Repeat this for each entry in the box Customize until you have the full set of cursors (most have 15 cursors). Once this is done, click the button Save As and name your new schema. This will add it as an option in the dropdown box so you can easily switch to it in the future.

If you want to get rid of a schema, take it from the list and select it Delete.

How to Make Your Own Mouse Cursor

Want to try making your own cursor? You will find several tools available that will allow you to create a cursor and use it on your system. is a simple site that gives you the basic tools for creating cursors. You can even publish it on the site so others can use it.

For something even more awesome, check out Stardock’s CursorFX. It is available with a 30 day trial, so you have to pay $5 to buy the software.

If you are an advanced designer, you can also convert image files that you create in other tools into CUR files. Services like Convertio offers CUR conversion of PNG, JPG and other common image formats. And try AniTuner if you want to create an animated cursor image.

Security When Downloading Cursor

To keep your system safe, you should keep a few safety tips in mind when customizing your cursor.

First, only download cursors from trusted websites. INF files have the potential to harm your system because they provide Windows with a set of administrator instructions. This is why you should only install cursors from legitimate sources.

Popular resources, such as DeviantArt, shouldn’t be a problem. Beware of downloading cursors that appear from shady-looking ads or websites you’ve never heard of. Remember that the cursor is an image file, not an application. If a website asks you to run software to install your cursor, it’s dangerous.

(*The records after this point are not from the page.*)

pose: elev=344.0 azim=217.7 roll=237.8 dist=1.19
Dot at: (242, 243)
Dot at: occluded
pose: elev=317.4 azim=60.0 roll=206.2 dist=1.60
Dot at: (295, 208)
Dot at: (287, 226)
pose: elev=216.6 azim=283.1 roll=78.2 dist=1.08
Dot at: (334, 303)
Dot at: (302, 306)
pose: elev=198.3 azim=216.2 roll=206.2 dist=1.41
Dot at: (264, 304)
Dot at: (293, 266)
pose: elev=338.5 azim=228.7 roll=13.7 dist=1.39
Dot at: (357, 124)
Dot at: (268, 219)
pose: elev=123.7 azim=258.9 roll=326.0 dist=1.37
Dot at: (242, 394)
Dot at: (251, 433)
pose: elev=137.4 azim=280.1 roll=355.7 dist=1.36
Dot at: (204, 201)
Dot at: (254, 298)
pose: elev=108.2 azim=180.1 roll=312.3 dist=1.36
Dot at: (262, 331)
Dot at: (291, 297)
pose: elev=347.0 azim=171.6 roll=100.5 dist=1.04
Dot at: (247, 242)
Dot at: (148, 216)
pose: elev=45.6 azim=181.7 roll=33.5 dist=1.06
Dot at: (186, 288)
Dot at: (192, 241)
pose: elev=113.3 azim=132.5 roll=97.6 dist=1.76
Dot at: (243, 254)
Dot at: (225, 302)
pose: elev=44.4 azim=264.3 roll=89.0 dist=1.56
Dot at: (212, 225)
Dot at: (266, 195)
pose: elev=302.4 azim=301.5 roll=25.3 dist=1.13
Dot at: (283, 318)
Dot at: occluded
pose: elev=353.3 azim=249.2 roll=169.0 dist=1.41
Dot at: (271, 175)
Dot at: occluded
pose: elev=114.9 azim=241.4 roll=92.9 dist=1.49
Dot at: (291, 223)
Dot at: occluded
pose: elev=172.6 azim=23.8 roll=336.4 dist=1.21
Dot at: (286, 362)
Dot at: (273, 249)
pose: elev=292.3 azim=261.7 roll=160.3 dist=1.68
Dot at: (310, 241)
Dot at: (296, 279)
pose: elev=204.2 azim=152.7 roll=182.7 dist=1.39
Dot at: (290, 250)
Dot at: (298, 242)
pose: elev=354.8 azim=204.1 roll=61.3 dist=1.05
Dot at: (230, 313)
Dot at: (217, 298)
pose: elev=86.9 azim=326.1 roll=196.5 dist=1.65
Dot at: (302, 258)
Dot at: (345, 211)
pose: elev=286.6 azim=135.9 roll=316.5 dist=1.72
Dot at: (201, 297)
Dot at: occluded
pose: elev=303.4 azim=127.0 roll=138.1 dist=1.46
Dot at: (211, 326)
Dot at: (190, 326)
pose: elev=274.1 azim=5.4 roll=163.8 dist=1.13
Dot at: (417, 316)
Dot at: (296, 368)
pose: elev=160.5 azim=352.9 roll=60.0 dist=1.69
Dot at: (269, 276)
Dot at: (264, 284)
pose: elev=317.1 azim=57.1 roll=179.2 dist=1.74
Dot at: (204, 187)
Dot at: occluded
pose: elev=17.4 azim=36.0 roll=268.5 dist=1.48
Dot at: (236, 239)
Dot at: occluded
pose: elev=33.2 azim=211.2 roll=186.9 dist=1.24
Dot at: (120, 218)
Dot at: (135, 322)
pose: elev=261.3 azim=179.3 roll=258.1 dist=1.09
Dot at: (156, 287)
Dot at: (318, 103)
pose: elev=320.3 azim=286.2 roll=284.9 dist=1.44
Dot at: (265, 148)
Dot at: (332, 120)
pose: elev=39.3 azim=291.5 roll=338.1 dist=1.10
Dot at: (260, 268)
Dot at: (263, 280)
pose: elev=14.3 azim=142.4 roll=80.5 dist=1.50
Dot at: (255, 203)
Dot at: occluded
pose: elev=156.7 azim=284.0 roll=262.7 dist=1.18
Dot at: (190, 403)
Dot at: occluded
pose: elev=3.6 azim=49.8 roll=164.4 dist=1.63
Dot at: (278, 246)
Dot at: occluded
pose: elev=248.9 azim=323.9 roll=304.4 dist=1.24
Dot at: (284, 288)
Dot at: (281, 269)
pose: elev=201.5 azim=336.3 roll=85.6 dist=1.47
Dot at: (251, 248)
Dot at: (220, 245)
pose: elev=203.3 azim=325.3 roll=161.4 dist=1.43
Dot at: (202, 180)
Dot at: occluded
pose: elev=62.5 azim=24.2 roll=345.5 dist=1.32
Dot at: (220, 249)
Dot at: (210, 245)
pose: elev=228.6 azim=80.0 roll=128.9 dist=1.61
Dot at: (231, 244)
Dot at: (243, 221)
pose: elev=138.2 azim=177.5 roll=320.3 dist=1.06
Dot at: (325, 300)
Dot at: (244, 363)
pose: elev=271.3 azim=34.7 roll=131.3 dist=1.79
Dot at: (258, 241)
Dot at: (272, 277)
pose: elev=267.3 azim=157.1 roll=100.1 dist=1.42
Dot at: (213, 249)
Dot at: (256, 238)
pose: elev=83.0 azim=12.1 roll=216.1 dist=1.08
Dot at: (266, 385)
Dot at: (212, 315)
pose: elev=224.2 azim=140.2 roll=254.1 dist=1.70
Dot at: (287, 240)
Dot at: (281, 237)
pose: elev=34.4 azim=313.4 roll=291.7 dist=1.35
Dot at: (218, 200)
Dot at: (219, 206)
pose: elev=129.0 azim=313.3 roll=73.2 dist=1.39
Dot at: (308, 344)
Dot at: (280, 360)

If you haven’t already, you’ll need to enable file extension viewing in Windows so you can easily see what types of files you’re downloading. To do this, open a File Explorer window and select the tab View at the top. In the Show/hide, check the box Filename extensions and Windows will show the extension type for all files.

Apart from text files readme and sample images, the only file types that the cursor pack should contain are CUR, ANI, and INF. If you download packages with EXE or MSI files, they are dangerous and you should remove them.

Now You Make Your Cursor Look Cool

You now have everything you need to customize your Windows cursor. Whether you download a ready-made package or build your own from scratch, we hope you enjoy a more personal computer with a dedicated mouse cursor.